§ **Study questions**
• A. Answer these questions from the blog post about becoming a transplant patient:
(i) To whom is the quotation about health attributed?
(ii) Which song and artist are listed under the Sunday, July 27, 2014 entry?
(iii) How many hospitals where the writer lives might consider the writer as a transplant candidate?
• B. According to the quotation in the blog post about becoming a transplant patient, what three things should one not do?
• C. Carry on the blog post about becoming a transplant patient from its final sentence.

Sunday, July 27, 2014


"The secret of health for both mind and body is not to mourn for the past, not to worry about the future, or not to anticipate troubles, but to live the present moment wisely and earnestly."

  - Buddha

"Up on the Roof" - James Taylor

Friday, July 25, 2014


It’s a long (to say the least) and winding road to becoming a Transplant Patient. I cannot believe August will be here next week and just since November, what I consider a short period of time,  I got so sick that I was told I needed a Lung Transplant or I was out of options.

So your doctor goes into overdrive trying to get you evaluated to see if the either of the only two hospitals where I live will even consider accepting me as a transplant candidate. It’s not enough to just NEED a transplant. Nope. You’ve got to EARN your spot and it isn’t easy. 

Thus begins the Ups & Downs of being a Transplant Patient. Months of trying to even get a proper diagnosis. Then realizing that I am facing life and death. Better buckle up; this is going to be a bumpy ride.

(Page images and extracted text)
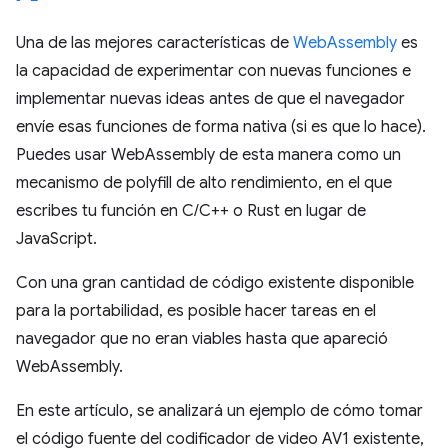
Una de las mejores características de
WebAssembly
es
la capacidad de experimentar con nuevas funciones e
implementar nuevas ideas antes de que el navegador
envíe esas funciones de forma nativa (si es que lo hace).
Puedes usar WebAssembly de esta manera como un
mecanismo de polyfill de alto rendimiento, en el que
escribes tu función en C/C++ o Rust en lugar de
JavaScript.
Con una gran cantidad de código existente disponible
para la portabilidad, es posible hacer tareas en el
navegador que no eran viables hasta que apareció
WebAssembly.
En este artículo, se analizará un ejemplo de cómo tomar
el código fuente del codificador de video AV1 existente,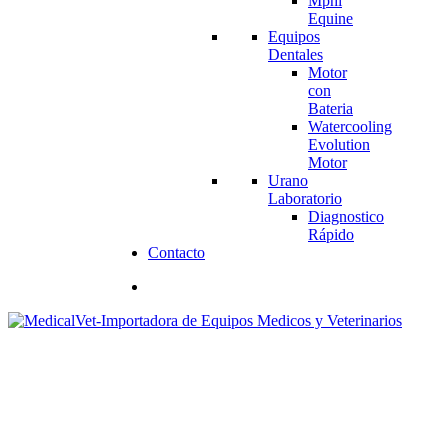
Mphi
Equine
Equipos
Dentales
Motor
con
Bateria
Watercooling
Evolution
Motor
Urano
Laboratorio
Diagnostico
Rápido
Contacto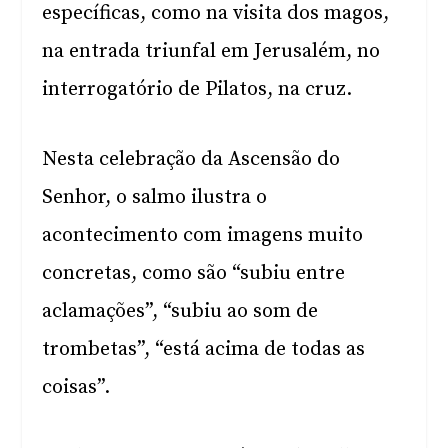
específicas, como na visita dos magos,
na entrada triunfal em Jerusalém, no
interrogatório de Pilatos, na cruz.
Nesta celebração da Ascensão do
Senhor, o salmo ilustra o
acontecimento com imagens muito
concretas, como são “subiu entre
aclamações”, “subiu ao som de
trombetas”, “está acima de todas as
coisas”.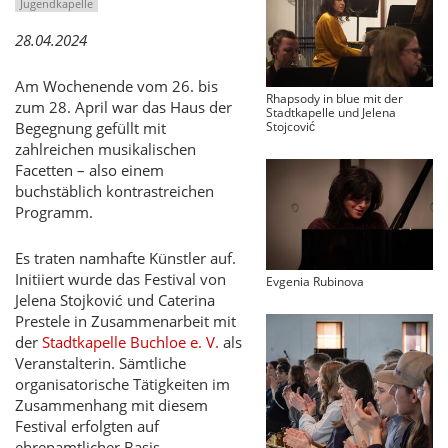
Jugendkapelle
28.04.2024
Am Wochenende vom 26. bis
Rhapsody in blue mit der
zum 28. April war das Haus der
Stadtkapelle und Jelena
Stojcović
Begegnung gefüllt mit
zahlreichen musikalischen
Facetten – also einem
buchstäblich kontrastreichen
Programm.
Es traten namhafte Künstler auf.
Initiiert wurde das Festival von
Evgenia Rubinova
Jelena Stojković und Caterina
Prestele in Zusammenarbeit mit
der
Stadtkapelle Buchloe e. V.
als
Veranstalterin. Sämtliche
organisatorische Tätigkeiten im
Zusammenhang mit diesem
Festival erfolgten auf
ehrenamtlicher Basis.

§ **Responses to the tasks**
• A.
(i) Buddha
(ii) "Up on the Roof" by James Taylor
(iii) Two

• B. Mourn for the past, worry about the future, and anticipate troubles.

• C.
Already being on Disability for another incurable, painful, difficult to treat medical condition, I thought I had figured out how to navigate being a patient. Learned how to cope with chronic disease. This was a whole new deal.

Emotions run the gamut from the depths of being told you will die unless you get a lung transplant to tears of joy when the second hospital finally, finally says they will accept you for a transplant and you are now officially listed with UNOS for a Lung Transplant! 

The Transplant Teams are very honest about the journey you are about to take. Brutally honest. It’s scary. So there goes that roller coaster again. Can I please just get off and take a break? 

There are no breaks. There is always a test or doctor appointment, Rehab and more to deal with. But I am now part of a new community of others just like me. We are all waiting for a Transplant. I have had the pleasure of meeting other Lung Transplant Candidates and you feel a kinship. Just like I did when I was diagnosed with IC and began writing this Blog, being an IC Patient Advocate; we feel a connection to those facing the same thing we face. We are somehow connected.

We have been told to expect “false alarms” when it comes to having a transplant. We’ll get that call that we’ve been waiting for, go to the hospital, get prepped for surgery only to find at the last minute there is something unacceptable about the organ that was to be donated and the transplant is cancelled and we must be sent home. That just happened to a new Lung Transplant friend of mine. Talk about the Ups & Downs! All in one day! That’s rough!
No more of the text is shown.